**To do**
a: According to the forum thread, where is Scudlayer's own website hosted?
b: Reproduce the forum thread word for word from "## Scudlayer (Nov 5, 2015)" to "used this section.".

Text shown Start Marker

As I told I searched in this forum other affiliate announcement topics, and I found it in this section, so I posted here. We launched the program now, therefore it's really a news, and I think this is the right section for this post. Should I not report a news, only because I'm the subject? If I say something false, you can always disprove. I think I have given useful information for those interested in this community 

I can understand your point of view, but I personally don't think right OT this thead for your thoughts. I think you could start a new thread to discuss generically about your thoughts with Admin and other users... without argue with me. IMHO.


----------



## Scudlayer (Nov 4, 2015)

@drmike
You can find all the information on our website for every our service


----------



## DomainBop (Nov 4, 2015)

> we are now much more satisfied also because it communicates better what we are.



One of the definitions of "scud" in Scotland is naked.  



> I'd like to hear more about ScudLayer and this protection though.. who does such for them?  Capacity? Locations?



I am also curious about their DDoS protection offerings since their own website is hosted on SeFlow's FlexCloud in Strasbourg (OVH).


----------



## joepie91 (Nov 4, 2015)

Scudlayer said:


> Should I not report a news, only because I'm the subject?



You're not "reporting". You're advertising. Those are two _fundamentally_ different things.


Reporting is done by neutral third parties.


----------



## Scudlayer (Nov 5, 2015)

@joepie91 Ok, you're still here to argue with me, although you admitted that I have not violated any rule, and I explained the reason I used this section.   
@DomainBop So if a provider doesn't directly own datacenters, and fibers across the world, is it unworthy to sell good services to customers?
I think that the purpose of a provider and a company is to offer the product that the customer wants. I do not like to discuss about insinuations.

Everybody can purchase services from us, and can evaluate directly their quality and our company reliability. Who want join our affiliate program can buy our service and find out directly if he should refer us.


----------

Text shown End Marker
Stored data Start Marker

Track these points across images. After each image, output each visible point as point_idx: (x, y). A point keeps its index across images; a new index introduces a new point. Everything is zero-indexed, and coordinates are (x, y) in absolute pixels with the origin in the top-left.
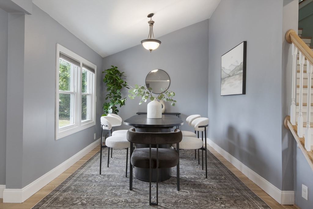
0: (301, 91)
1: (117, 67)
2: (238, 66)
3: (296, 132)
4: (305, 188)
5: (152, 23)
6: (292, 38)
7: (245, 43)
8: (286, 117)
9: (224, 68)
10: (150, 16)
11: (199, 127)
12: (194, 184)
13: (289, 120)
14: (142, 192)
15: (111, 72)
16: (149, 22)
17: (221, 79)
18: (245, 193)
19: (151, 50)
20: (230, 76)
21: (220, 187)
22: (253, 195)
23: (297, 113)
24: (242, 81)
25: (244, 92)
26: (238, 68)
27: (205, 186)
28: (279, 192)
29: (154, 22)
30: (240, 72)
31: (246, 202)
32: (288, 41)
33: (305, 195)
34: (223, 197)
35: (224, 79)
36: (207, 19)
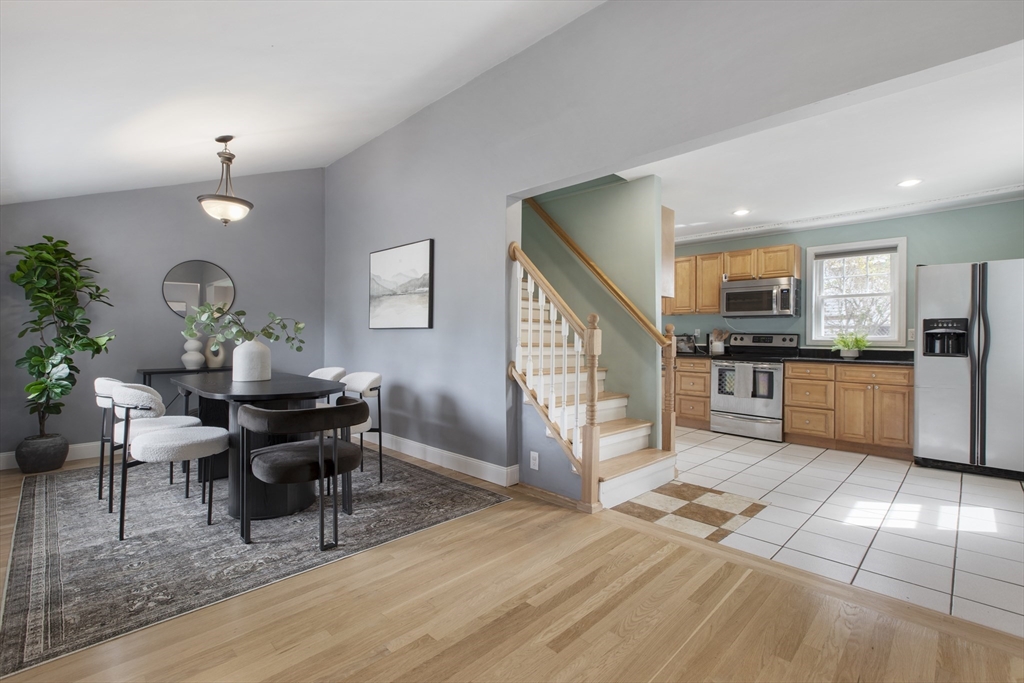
0: (530, 326)
1: (66, 243)
2: (418, 279)
3: (525, 383)
4: (534, 455)
5: (228, 159)
6: (517, 254)
7: (432, 242)
8: (511, 363)
9: (378, 277)
10: (224, 139)
11: (371, 390)
12: (372, 497)
13: (515, 367)
14: (286, 538)
15: (45, 255)
16: (219, 154)
17: (371, 297)
18: (455, 486)
19: (226, 221)
20: (395, 294)
21: (413, 488)
22: (468, 486)
23: (525, 357)
24: (427, 305)
25: (431, 325)
26: (419, 283)
27: (392, 495)
28: (504, 470)
29: (234, 156)
30: (421, 289)
31: (466, 496)
32: (512, 257)
33: (534, 465)
34: (432, 500)
35: (379, 297)
36: (322, 170)
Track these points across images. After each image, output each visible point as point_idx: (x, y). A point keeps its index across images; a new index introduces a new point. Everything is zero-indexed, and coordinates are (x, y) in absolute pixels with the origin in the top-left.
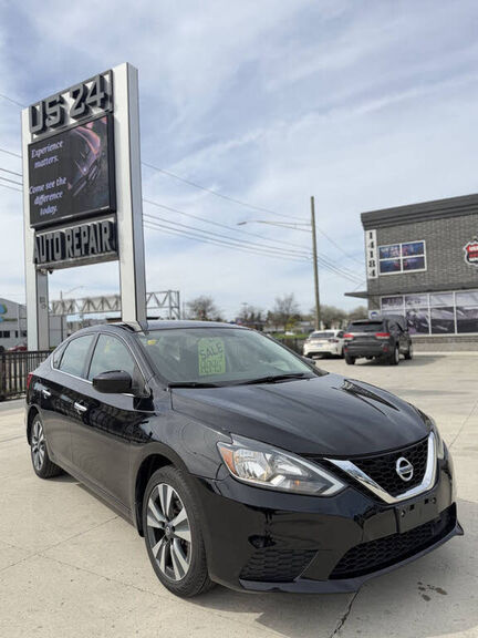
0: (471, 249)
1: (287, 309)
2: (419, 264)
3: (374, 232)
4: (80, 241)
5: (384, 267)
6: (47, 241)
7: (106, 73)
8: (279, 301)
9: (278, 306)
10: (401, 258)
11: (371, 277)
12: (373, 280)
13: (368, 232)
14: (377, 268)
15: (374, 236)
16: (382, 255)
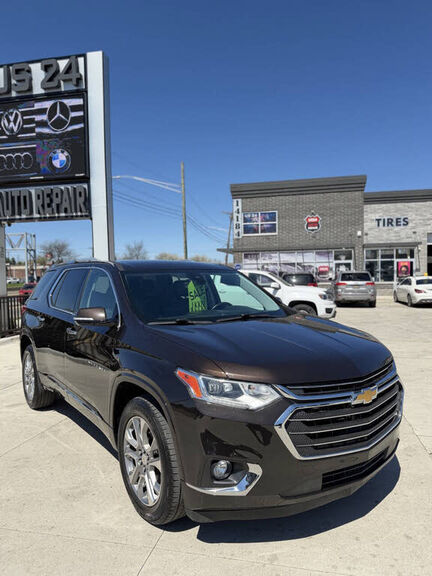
0: (310, 220)
1: (137, 256)
2: (272, 229)
3: (240, 200)
4: (51, 201)
5: (247, 230)
6: (13, 198)
7: (80, 56)
8: (128, 248)
9: (128, 253)
10: (260, 223)
11: (236, 237)
12: (238, 240)
13: (235, 201)
14: (241, 230)
15: (240, 204)
16: (245, 220)
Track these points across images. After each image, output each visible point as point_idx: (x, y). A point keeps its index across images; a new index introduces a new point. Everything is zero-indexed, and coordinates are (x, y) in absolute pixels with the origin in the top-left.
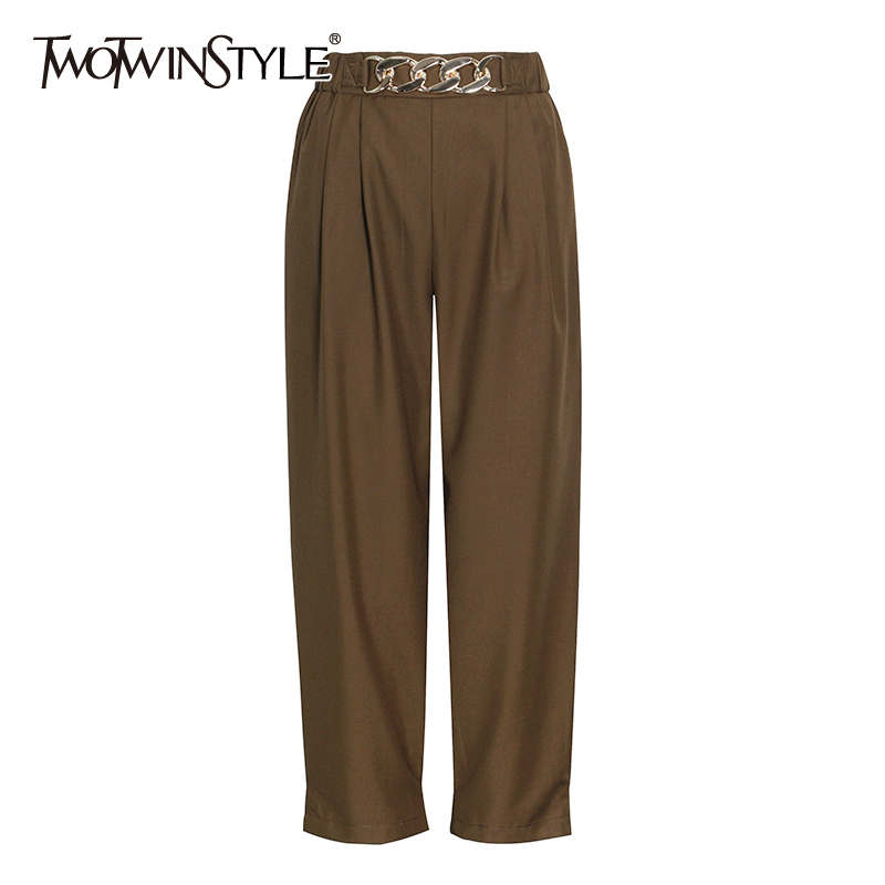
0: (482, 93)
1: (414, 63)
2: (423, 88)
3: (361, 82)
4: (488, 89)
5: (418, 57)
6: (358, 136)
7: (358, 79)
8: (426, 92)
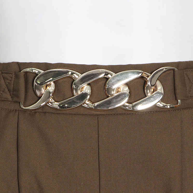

Stored data End Marker

**Answers provided**
a: On SeFlow's FlexCloud in Strasbourg (OVH).

b:
## Scudlayer (Nov 5, 2015)

@joepie91 Ok, you're still here to argue with me, although you admitted that I have not violated any rule, and I explained the reason I used this section.